EXTRACTED TEXT:
I'm new to ruby, I am solving a problem that involves hashes and key. The problem asks me to Implement a method, #pet_types, that accepts a hash as an argument. The hash uses people's # names as keys, and the values are arrays of pet types that the person owns. My question is about using Hash#each method to iterate through each num inside the array. I was wondering if there's any difference between solving the problem using hash#each or hash.sort.each?
I spent several hours coming up different solution and still to figure out what are the different approaches between the 2 ways of solving the problem below.
I include my code in repl.it: https://repl.it/H0xp/6 or you can see below:
# Pet Types
# ------------------------------------------------------------------------------
# Implement a method, #pet_types, that accepts a hash as an argument. The hash uses people's
# names as keys, and the values are arrays of pet types that the person owns.
# Example input:
# {
# "yi" => ["dog", "cat"],
# "cai" => ["dog", "cat", "mouse"],
# "venus" => ["mouse", "pterodactyl", "chinchilla", "cat"]
# }
def pet_types(owners_hash)
results = Hash.new {|h, k| h[k] = [ ] }
owners_hash.sort.each { |k, v| v.each { |pet| results[pet] << k } }
results
end
puts "-------Pet Types-------"
owners_1 = {
"yi" => ["cat"]
}
output_1 = {
"cat" => ["yi"]
}
owners_2 = {
"yi" => ["cat", "dog"]
}
output_2 = {
"cat" => ["yi"],
"dog" => ["yi"]
}
owners_3 = {
"yi" => ["dog", "cat"],
"cai" => ["dog", "cat", "mouse"],
"venus" => ["mouse", "pterodactyl", "chinchilla", "cat"]
}
output_3 = {
"dog" => ["cai", "yi"],
"cat" => ["cai", "venus", "yi"],
"mouse" => ["cai", "venus"],
"pterodactyl" => ["venus"],
"chinchilla" => ["venus"]
}
# method 2
# The 2nd and 3rd method should return a hash that uses the pet types as keys and the values should
# be a list of the people that own that pet type. The names in the output hash should
# be sorted alphabetically
# switched_hash = Hash.new()
# owners_hash.each do |owner, pets_array|
# pets_array.each do |pet|
# select_owners = owners_hash.select { |owner, pets_array|
owners_hash[owner].include?(pet) }
# switched_hash[pet] = select_owners.keys.sort
# end
# end
# method 3
#switched_hash
# pets = Hash.new {|h, k| h[k] = [ ] } # WORKS SAME AS: pets = Hash.new( Array.new )
# owners = owners_hash.keys.sort
# owners.each do |owner|
# owners_hash[owner].each do |pet|
# pets[pet] << owner
# end
# end
# pets
# Example output:
# output_3 = {
# "dog" => ["cai", "yi"],
# "cat" => ["cai", "venus", "yi"], ---> (sorted alphabetically!)

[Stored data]
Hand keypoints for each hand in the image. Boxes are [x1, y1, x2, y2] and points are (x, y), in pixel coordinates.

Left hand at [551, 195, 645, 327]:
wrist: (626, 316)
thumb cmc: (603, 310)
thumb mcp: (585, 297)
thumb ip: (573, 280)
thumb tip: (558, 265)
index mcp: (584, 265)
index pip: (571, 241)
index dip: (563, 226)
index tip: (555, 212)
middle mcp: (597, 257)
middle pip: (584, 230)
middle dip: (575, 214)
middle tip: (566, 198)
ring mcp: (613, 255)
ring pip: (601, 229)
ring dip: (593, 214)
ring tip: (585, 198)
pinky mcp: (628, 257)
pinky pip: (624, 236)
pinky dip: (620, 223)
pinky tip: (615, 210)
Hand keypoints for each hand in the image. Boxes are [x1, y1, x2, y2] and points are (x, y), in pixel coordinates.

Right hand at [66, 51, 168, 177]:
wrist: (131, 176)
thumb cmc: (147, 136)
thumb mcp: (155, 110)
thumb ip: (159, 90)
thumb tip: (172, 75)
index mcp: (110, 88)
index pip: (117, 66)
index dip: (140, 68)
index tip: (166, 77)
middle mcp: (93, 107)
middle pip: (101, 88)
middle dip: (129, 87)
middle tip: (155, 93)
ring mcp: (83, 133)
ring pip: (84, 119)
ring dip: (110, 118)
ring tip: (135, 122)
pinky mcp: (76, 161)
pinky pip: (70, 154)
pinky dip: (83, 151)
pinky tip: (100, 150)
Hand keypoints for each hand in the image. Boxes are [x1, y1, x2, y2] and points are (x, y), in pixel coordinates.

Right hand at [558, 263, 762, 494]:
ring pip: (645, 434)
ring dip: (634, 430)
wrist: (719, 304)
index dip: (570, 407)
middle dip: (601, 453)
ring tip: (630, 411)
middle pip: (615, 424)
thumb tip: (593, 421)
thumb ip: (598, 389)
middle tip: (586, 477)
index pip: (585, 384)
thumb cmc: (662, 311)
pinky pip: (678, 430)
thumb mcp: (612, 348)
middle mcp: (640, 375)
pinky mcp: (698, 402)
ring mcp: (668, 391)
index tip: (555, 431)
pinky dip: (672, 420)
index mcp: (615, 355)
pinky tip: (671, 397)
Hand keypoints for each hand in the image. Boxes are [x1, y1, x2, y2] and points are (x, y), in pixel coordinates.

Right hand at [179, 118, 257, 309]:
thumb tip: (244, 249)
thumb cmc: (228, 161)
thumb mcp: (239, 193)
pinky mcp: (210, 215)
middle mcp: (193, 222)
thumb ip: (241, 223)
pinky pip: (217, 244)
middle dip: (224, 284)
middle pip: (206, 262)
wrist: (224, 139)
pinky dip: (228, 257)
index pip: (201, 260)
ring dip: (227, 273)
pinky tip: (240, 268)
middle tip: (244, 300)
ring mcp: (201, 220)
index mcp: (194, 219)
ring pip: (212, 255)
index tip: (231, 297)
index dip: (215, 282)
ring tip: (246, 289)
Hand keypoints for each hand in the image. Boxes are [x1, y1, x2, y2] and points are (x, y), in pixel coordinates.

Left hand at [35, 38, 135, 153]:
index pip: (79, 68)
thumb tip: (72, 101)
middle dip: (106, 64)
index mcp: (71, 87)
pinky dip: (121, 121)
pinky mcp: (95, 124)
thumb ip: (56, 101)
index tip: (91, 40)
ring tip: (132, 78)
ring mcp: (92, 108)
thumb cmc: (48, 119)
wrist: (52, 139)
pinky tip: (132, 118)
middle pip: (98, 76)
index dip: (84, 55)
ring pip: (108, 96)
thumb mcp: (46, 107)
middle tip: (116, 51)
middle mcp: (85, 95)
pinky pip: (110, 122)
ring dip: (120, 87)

TASK BRIEF: According to the Ruby forum post, what does the input hash for #pet_types use as its keys? The stored data come from a source separate from the Ruby forum post.

RESPONSE TO THIS EXERCISE: People's names.